Provided passage:
☆ ☆ ☆ ☆ ☆
Thomas Banchoff a geometer, speaks about the use of science and mathematics in the art of Salvador Dali on Monday Mar. 22, in the Gallagher Theater.
    Valentina Martinelli
    Valentina Martinelli/ Arizona Daily Wildcat Thomas Banchoff a geometer, speaks about the use of science and mathematics in the art of Salvador Dali on Monday Mar. 22, in the Gallagher Theater.

    Nestled in the back of Paradise Café sat Thomas Banchoff of Brown University. In town for the Daniel Bartlett Memorial Lecture series this past Monday, Banchoff agreed to speak with me before he left. His laptop erect before him, Banchoff turned to his wife with a puzzled look, as she attempted to show him how to call someone on Skype. For a man who has been doing research in mathematics since 1964, this was a rare moment of befuddlement.

    After all, Banchoff has taught classes such as Combinatorial Topology and Hyperbolic Geometry. He isn’t exactly a slouch. As a geometery and mathematics professor, Banchoff studies geometric surfaces and shapes beyond even the fourth dimension. His wealth of knowledge seemed limitless. He casually noted that he dabbles in calculus to create shapes as if this was a typical leisure activity.
☆ ☆ ☆ ☆ ☆
Material shown:

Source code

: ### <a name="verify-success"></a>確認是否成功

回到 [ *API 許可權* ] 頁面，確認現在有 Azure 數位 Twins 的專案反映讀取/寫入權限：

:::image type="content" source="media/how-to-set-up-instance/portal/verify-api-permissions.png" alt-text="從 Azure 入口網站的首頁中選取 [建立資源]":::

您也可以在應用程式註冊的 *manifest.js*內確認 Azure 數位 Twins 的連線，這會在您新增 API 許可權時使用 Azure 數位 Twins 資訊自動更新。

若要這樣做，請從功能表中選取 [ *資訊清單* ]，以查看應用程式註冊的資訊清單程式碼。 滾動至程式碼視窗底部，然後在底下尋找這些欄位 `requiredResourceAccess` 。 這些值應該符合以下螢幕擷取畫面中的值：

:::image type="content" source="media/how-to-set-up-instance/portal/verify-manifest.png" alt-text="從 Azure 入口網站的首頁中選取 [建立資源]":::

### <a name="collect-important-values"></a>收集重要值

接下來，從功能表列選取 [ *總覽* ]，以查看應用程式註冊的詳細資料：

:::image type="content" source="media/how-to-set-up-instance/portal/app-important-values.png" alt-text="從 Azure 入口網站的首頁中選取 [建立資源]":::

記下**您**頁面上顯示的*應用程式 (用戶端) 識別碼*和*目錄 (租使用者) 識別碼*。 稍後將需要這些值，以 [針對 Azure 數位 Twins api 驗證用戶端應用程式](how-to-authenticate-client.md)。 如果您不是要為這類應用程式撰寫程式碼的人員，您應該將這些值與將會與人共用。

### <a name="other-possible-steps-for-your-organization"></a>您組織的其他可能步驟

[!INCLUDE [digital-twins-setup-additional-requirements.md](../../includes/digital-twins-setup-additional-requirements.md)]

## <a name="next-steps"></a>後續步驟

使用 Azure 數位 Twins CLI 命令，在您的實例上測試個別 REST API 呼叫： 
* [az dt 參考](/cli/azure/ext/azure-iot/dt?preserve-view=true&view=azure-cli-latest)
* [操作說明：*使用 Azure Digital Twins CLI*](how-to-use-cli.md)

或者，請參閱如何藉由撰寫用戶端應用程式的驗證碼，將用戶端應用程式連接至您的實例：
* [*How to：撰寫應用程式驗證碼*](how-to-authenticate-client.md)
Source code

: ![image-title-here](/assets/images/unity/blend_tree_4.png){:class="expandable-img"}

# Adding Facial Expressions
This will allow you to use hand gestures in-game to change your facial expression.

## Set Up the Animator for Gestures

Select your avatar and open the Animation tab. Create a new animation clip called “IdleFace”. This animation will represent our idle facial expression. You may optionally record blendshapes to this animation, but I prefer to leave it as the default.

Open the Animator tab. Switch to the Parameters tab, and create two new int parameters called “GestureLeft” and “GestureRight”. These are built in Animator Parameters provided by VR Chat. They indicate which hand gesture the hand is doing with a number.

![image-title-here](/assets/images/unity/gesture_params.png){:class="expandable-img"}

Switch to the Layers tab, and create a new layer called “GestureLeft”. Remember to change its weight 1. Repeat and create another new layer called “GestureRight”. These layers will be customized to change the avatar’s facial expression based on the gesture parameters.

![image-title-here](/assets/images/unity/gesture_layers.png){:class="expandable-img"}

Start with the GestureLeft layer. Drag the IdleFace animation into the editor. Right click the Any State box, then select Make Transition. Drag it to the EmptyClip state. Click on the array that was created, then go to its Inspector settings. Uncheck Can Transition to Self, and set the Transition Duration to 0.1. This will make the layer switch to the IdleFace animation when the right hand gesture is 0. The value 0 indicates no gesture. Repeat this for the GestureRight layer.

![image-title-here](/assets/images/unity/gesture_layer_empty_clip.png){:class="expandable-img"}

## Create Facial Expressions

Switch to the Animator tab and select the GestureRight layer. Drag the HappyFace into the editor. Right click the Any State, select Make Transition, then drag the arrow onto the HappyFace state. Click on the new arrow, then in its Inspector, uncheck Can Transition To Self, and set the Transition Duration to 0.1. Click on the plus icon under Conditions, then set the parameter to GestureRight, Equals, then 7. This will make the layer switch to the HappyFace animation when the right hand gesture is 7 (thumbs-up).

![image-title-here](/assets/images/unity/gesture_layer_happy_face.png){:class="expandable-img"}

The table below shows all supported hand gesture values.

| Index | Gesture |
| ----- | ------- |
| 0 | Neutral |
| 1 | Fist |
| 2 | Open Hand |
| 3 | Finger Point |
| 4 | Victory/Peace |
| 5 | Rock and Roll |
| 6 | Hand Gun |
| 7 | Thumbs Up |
☆ ☆ ☆ ☆ ☆
What needs to be done: List every named place that appears in the passage about Thomas Banchoff.

Completed task: Gallagher Theater, Paradise Café, Brown University